### Brief
Print each entry verbatim.

### Record set
>>>
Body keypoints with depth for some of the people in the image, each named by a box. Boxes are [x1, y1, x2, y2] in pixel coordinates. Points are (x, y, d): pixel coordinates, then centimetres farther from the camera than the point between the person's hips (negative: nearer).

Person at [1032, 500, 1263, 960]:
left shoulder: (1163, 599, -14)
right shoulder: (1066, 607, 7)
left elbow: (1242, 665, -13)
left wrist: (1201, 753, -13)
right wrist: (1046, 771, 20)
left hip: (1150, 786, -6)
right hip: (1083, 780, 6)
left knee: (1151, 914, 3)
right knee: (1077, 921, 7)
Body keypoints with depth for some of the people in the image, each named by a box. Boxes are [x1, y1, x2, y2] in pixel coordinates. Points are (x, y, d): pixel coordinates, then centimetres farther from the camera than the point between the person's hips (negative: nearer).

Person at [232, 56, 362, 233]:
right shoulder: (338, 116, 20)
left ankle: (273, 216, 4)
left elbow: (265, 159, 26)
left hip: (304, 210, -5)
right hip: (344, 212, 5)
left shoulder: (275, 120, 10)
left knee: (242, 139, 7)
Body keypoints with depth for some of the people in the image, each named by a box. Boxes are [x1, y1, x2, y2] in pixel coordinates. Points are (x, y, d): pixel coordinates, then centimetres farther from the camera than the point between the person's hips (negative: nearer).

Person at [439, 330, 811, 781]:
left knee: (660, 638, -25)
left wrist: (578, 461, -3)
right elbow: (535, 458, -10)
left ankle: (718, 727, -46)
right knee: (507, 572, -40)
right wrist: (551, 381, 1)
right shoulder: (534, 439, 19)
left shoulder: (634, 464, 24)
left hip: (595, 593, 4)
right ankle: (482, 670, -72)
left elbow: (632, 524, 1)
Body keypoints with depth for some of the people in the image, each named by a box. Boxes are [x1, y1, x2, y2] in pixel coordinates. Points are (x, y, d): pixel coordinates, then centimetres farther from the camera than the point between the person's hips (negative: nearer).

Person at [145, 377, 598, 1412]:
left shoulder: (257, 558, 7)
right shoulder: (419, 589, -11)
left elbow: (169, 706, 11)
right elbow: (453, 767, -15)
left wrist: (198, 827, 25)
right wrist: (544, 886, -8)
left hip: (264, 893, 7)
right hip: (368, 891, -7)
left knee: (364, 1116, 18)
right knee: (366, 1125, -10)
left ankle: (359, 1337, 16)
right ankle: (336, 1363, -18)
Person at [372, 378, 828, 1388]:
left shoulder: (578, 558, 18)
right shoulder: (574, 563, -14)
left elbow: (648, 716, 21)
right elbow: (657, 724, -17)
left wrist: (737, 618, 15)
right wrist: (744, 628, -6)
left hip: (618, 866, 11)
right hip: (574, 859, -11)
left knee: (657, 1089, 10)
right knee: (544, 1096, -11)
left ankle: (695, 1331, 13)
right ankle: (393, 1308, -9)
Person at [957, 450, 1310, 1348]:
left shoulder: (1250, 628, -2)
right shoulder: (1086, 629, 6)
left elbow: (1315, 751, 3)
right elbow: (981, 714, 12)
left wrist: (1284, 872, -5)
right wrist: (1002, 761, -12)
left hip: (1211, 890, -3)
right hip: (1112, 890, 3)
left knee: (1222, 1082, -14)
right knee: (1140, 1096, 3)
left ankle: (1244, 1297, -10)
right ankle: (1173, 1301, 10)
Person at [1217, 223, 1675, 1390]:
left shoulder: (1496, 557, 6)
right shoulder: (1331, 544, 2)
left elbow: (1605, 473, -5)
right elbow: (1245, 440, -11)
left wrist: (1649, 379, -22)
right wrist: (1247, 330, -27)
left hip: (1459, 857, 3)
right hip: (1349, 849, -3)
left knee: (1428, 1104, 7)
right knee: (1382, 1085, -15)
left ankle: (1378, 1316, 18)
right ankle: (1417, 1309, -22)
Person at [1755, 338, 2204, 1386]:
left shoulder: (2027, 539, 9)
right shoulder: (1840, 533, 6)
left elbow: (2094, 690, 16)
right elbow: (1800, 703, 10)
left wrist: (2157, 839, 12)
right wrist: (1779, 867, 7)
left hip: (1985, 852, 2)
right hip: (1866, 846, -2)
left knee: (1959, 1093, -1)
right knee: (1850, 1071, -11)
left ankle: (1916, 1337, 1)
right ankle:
<<<
### Exercise response
Body keypoints with depth for some of the people in the image, each named by a box. Boxes are [x1, y1, x2, y2] in pixel coordinates. Points are (x, y, d): pixel coordinates, then centimetres farther from the camera than the point between the person's hips (negative: nearer).

Person at [1032, 500, 1263, 960]:
left shoulder: (1163, 599, -14)
right shoulder: (1066, 607, 7)
left elbow: (1242, 665, -13)
left wrist: (1201, 753, -13)
right wrist: (1046, 771, 20)
left hip: (1150, 786, -6)
right hip: (1083, 780, 6)
left knee: (1151, 914, 3)
right knee: (1077, 921, 7)
Body keypoints with depth for some of the people in the image, each named by a box. Boxes are [x1, y1, x2, y2] in pixel coordinates. Points are (x, y, d): pixel coordinates, then centimetres farther from the camera than the point between the person's hips (negative: nearer).

Person at [232, 56, 362, 233]:
right shoulder: (338, 116, 20)
left ankle: (273, 216, 4)
left elbow: (265, 159, 26)
left hip: (304, 210, -5)
right hip: (344, 212, 5)
left shoulder: (275, 120, 10)
left knee: (242, 139, 7)
Body keypoints with depth for some of the people in the image, each named by a box. Boxes are [x1, y1, x2, y2] in pixel coordinates. Points are (x, y, d): pixel coordinates, then centimetres farther from the camera than the point between the person's hips (negative: nearer).

Person at [439, 330, 811, 781]:
left knee: (660, 638, -25)
left wrist: (578, 461, -3)
right elbow: (535, 458, -10)
left ankle: (718, 727, -46)
right knee: (507, 572, -40)
right wrist: (551, 381, 1)
right shoulder: (534, 439, 19)
left shoulder: (634, 464, 24)
left hip: (595, 593, 4)
right ankle: (482, 670, -72)
left elbow: (632, 524, 1)
Body keypoints with depth for some of the people in the image, each named by a box. Boxes are [x1, y1, x2, y2] in pixel coordinates. Points are (x, y, d): pixel coordinates, then centimetres farther from the camera than the point between the person's hips (negative: nearer).

Person at [145, 377, 598, 1412]:
left shoulder: (257, 558, 7)
right shoulder: (419, 589, -11)
left elbow: (169, 706, 11)
right elbow: (453, 767, -15)
left wrist: (198, 827, 25)
right wrist: (544, 886, -8)
left hip: (264, 893, 7)
right hip: (368, 891, -7)
left knee: (364, 1116, 18)
right knee: (366, 1125, -10)
left ankle: (359, 1337, 16)
right ankle: (336, 1363, -18)
Person at [372, 378, 828, 1388]:
left shoulder: (578, 558, 18)
right shoulder: (574, 563, -14)
left elbow: (648, 716, 21)
right elbow: (657, 724, -17)
left wrist: (737, 618, 15)
right wrist: (744, 628, -6)
left hip: (618, 866, 11)
right hip: (574, 859, -11)
left knee: (657, 1089, 10)
right knee: (544, 1096, -11)
left ankle: (695, 1331, 13)
right ankle: (393, 1308, -9)
Person at [957, 450, 1310, 1348]:
left shoulder: (1250, 628, -2)
right shoulder: (1086, 629, 6)
left elbow: (1315, 751, 3)
right elbow: (981, 714, 12)
left wrist: (1284, 872, -5)
right wrist: (1002, 761, -12)
left hip: (1211, 890, -3)
right hip: (1112, 890, 3)
left knee: (1222, 1082, -14)
right knee: (1140, 1096, 3)
left ankle: (1244, 1297, -10)
right ankle: (1173, 1301, 10)
Person at [1217, 223, 1675, 1390]:
left shoulder: (1496, 557, 6)
right shoulder: (1331, 544, 2)
left elbow: (1605, 473, -5)
right elbow: (1245, 440, -11)
left wrist: (1649, 379, -22)
right wrist: (1247, 330, -27)
left hip: (1459, 857, 3)
right hip: (1349, 849, -3)
left knee: (1428, 1104, 7)
right knee: (1382, 1085, -15)
left ankle: (1378, 1316, 18)
right ankle: (1417, 1309, -22)
Person at [1755, 338, 2204, 1386]:
left shoulder: (2027, 539, 9)
right shoulder: (1840, 533, 6)
left elbow: (2094, 690, 16)
right elbow: (1800, 703, 10)
left wrist: (2157, 839, 12)
right wrist: (1779, 867, 7)
left hip: (1985, 852, 2)
right hip: (1866, 846, -2)
left knee: (1959, 1093, -1)
right knee: (1850, 1071, -11)
left ankle: (1916, 1337, 1)
right ankle:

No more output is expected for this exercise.